Recordaba como cuando de pequeño, saliendo del servicio de casa
de sus padres, unos silbidos provenían de la habitación de su
hermano pequeño, que dormía. No sabía tal cosa por verle
durmiendo, sino porqué de reojo vio a una niña mirando por la
ventana, de la cual provenían los silbidos.
Recordaba como en un puesto de trabajo nocturno, entre otras
apariciones más malignas y malintencionadas, un par de siluetas de
niñas, una con coleta y la otra de largo pelo suelto, también
silbaban mientras jugaban entre ellas a algún tipo de juego.
Recordaba como en casa de sus padres una aterrada mujer de
aspecto, digamos muerto, corría pasillo a través a abrazarse a él
haciendo que el vello de sus brazos se erizase por completo.
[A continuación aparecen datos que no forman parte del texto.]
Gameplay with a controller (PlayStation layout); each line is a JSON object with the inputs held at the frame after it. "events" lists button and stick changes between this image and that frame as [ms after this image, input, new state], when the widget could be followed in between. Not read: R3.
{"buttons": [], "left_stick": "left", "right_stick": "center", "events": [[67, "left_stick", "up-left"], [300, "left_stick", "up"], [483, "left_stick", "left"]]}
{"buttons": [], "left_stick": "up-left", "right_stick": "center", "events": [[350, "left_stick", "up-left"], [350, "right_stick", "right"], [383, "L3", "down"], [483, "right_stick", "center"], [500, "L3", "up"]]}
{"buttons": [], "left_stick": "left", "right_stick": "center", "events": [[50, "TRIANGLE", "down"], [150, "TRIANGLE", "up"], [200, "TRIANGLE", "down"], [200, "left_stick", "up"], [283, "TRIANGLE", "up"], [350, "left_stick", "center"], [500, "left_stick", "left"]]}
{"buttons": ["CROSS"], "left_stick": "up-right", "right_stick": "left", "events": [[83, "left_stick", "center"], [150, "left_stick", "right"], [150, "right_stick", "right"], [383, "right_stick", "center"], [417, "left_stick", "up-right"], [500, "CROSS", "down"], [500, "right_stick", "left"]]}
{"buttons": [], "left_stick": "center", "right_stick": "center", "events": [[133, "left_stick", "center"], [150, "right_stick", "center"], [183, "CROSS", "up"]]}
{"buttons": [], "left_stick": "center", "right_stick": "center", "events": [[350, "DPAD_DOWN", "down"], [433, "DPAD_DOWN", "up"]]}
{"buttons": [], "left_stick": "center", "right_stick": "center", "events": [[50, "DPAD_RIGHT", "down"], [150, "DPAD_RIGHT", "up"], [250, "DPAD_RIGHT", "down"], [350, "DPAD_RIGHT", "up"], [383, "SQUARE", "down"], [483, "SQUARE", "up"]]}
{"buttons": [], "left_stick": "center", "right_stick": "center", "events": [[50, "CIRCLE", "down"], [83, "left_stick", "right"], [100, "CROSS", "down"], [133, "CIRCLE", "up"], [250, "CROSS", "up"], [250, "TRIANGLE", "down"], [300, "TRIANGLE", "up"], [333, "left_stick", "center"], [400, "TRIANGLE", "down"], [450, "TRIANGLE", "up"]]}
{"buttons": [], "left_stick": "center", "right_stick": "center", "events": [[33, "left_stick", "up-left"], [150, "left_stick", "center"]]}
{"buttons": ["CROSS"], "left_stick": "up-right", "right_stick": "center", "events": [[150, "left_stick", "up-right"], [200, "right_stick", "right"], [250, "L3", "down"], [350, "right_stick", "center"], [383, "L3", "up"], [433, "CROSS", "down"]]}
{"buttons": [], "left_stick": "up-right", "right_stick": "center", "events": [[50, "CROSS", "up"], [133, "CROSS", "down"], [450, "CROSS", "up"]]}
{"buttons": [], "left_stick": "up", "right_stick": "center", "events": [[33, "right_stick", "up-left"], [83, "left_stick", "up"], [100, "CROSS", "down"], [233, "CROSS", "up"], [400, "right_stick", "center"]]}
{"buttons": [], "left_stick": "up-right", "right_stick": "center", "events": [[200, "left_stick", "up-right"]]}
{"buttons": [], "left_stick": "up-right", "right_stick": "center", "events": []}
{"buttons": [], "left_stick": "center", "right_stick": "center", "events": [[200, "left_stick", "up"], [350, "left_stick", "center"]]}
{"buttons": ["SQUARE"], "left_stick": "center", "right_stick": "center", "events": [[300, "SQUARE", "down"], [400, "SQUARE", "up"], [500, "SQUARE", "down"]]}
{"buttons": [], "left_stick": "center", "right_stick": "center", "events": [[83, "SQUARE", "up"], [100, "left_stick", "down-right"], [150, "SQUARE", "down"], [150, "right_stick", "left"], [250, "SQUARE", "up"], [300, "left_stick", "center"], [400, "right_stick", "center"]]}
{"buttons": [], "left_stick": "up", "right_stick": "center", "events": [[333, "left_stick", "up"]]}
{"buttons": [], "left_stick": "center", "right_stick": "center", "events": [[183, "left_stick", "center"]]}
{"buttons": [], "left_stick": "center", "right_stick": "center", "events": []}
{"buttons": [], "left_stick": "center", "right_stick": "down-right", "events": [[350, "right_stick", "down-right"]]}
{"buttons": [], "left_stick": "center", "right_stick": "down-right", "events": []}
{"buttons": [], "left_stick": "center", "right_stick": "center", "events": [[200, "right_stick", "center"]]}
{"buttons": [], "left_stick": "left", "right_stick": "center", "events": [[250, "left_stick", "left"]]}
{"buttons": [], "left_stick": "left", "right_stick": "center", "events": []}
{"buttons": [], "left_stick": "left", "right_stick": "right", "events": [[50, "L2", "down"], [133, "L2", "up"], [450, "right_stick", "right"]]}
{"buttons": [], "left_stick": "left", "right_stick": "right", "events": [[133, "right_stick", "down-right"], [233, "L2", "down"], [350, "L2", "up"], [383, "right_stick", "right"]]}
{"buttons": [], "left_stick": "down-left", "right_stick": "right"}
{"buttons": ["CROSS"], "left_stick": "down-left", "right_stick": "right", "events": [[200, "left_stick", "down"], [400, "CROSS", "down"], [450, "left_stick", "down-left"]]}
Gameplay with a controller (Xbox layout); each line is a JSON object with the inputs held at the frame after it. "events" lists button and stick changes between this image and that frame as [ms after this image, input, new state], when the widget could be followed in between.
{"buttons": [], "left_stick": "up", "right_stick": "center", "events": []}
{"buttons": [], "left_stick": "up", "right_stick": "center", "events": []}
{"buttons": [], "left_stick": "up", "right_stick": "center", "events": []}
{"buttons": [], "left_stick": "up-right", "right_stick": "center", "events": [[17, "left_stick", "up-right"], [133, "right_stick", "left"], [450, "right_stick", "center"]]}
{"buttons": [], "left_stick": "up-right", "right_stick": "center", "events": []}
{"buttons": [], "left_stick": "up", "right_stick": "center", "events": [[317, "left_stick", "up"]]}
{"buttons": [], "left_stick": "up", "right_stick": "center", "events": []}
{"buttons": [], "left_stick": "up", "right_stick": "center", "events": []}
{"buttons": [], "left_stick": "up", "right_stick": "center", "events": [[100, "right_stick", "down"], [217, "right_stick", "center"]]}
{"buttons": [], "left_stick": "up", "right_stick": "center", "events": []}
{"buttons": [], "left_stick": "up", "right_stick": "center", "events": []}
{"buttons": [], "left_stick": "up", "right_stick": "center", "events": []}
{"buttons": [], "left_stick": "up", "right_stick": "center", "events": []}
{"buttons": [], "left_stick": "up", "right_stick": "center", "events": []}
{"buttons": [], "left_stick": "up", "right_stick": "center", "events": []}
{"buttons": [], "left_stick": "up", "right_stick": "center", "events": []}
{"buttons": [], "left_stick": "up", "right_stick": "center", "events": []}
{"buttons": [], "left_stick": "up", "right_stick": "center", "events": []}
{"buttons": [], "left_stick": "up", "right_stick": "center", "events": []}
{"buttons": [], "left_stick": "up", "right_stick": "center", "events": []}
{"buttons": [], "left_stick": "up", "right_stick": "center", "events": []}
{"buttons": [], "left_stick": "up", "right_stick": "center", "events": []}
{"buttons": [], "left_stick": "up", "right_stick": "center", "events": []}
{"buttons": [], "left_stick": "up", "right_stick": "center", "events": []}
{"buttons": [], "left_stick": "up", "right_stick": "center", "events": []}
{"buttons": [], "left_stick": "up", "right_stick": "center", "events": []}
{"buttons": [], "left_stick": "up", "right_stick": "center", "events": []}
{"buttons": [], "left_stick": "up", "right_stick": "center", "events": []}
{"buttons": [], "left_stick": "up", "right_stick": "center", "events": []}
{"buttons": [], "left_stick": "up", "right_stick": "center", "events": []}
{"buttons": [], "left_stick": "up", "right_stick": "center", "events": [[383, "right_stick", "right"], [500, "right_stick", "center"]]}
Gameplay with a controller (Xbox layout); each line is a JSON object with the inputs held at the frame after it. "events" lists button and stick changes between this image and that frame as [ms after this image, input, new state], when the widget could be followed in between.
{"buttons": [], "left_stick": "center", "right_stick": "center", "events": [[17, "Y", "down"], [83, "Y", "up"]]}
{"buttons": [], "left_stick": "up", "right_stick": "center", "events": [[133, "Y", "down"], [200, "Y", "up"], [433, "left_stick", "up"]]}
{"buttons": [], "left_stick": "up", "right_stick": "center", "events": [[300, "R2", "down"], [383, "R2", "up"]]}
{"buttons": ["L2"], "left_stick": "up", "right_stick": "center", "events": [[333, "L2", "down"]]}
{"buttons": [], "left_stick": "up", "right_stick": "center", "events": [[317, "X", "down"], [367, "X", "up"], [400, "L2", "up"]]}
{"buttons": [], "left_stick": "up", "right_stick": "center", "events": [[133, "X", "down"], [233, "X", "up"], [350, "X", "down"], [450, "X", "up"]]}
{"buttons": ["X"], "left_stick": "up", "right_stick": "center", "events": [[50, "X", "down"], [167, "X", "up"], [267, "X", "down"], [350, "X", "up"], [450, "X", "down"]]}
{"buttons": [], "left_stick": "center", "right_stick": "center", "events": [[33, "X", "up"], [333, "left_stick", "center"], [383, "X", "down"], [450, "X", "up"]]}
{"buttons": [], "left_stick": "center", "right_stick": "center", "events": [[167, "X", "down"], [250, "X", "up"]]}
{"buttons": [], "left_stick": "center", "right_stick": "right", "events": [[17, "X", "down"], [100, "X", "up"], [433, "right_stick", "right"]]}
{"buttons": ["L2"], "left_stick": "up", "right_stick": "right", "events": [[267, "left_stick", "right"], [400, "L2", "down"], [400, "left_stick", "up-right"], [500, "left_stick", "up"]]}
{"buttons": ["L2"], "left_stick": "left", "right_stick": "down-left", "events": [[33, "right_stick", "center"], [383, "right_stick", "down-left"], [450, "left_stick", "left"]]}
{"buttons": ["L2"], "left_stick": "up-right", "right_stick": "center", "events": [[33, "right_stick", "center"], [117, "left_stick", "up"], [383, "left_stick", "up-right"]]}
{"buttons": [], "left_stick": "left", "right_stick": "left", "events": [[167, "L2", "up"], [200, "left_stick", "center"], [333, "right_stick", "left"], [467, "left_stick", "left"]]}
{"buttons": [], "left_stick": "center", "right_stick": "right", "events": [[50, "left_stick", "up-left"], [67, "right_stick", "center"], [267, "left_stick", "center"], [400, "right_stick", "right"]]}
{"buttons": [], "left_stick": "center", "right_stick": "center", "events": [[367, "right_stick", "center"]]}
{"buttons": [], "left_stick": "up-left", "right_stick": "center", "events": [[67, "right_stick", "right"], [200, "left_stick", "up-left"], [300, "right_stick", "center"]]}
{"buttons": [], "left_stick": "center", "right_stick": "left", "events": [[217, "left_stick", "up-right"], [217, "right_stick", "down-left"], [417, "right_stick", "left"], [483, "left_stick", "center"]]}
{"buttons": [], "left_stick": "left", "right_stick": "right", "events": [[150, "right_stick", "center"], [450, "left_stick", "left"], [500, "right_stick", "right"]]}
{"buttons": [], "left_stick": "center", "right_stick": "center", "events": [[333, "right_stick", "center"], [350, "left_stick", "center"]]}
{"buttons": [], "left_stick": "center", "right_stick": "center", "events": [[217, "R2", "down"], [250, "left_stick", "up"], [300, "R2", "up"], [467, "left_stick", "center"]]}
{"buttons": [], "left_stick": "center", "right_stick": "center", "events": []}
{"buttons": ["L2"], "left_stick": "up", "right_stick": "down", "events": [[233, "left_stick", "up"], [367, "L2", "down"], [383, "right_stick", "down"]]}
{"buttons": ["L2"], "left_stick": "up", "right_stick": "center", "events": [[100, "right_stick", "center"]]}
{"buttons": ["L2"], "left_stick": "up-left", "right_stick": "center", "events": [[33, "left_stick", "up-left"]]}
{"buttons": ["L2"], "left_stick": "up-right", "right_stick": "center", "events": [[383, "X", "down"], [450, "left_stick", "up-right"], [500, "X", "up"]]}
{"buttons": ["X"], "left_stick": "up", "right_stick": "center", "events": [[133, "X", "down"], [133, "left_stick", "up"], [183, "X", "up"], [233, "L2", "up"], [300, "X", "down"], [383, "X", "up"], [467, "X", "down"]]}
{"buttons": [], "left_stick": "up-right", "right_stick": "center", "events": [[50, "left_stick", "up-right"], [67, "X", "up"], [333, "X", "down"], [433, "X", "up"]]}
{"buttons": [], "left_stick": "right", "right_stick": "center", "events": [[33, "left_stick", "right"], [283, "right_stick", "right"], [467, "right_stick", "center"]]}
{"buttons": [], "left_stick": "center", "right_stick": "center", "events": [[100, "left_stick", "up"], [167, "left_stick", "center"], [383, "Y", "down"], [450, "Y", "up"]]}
No le
gustaba ese tipo de frío, no era comparable a la sensación física
que asignamos al concepto de frío, era algo más existencial, más
relacionado con cierto vacío desesperanzador que súbitamente abre
sus puertas de par en par como si de un agujero negro se tratase.
Recordaba tratar de dormir y sentir la presencia de alguien más
en su piso vacío. Recordaba como al abrir los ojos, en la puerta de
su habitación, la sombra con forma de silueta de mujer lo
contemplaba invisible desde la entrada, sin llegar a cruzar a la
estancia.
Pero ninguno de estos sucesos era comparable a lo que le aconteció
un fatídica noche ingresado en un psiquiátrico. Se despertó medio
alerta medio adormilado, y comprobó que en su reloj marcaban las
seis menos cinco. Sintió que no estaba solo, esa sensación que
marca la diferencia entre la soledad en vida y el otro tipo de
soledad.
Prácticamente al instante, la puerta de su solitaria habitación
se abrió para mostrar a una mujer de piel blanquecina, ojos negros
con igualmente negras y gigantescas pupilas, en cuyo centro un
imposible blanco brillaba como una estrella lejana en una noche sin
luna.
No era ni guapa ni fea, aunque al lucir su sonrisa desveló que
ésta no tenía dientes apenas, y que los que quedaban estaban
podridos.
El hombre no rezaba, casi imploraba mentalmente a la aparición
que no entrase en la habitación, que no le tocase, que no le hiciese
nada. Simplemente que se marchase. Cuanto más lo pensaba, más
sonreía ella, más frío hacía en la habitación, claro está frío
de muerte. De modo que se centró en su mirada. Ésta era severa,
rígida y firme, nada que ver con lo que inspiraba su sonrisa. Así
pues, le mostró respeto.
Así pasaron cinco tensos minutos, en los que él bien sabía que
en cualquier momento, como la mujer del pasillo de años atrás, ella
podría abalanzarse sobre él para fundirse en el abrazo más tétrico
que a él le cabría imaginar.
Pero no ocurrió nada de eso.
Transcurridos los cinco minutos, la mujer cerró la puerta, y no
solo desapareció toda extraña sensación, sino que el hombre sintió
como despertaba por completo. El reloj marcaba las seis en punto.
No entendía el por qué de estas apariciones, y había llegado a
un punto en el que ya no quería entenderlo. Simplemente las trataría
con respeto, pues detectaba buenas intenciones en ellas.
En cuanto a las otras... ¿Cómo tratar a una niña que gatea por
el techo apareciendo y desapareciendo a ráfagas? Pues cerrando los
ojos y apretando fuerte los puños, para que desaparezca cuanto
antes.
No es que las apariciones le gustasen, pero puestos a escoger,
prefería poder perderse en el abismo infinito de aquellos que ya no
están pero nos recuerdan mediante su mirada que cierta parte de
ellos quedó impregnada en este mundo.
Corto pero explosivo. Da miedo sólo de pensar en algo así. Pone los pelos de punta.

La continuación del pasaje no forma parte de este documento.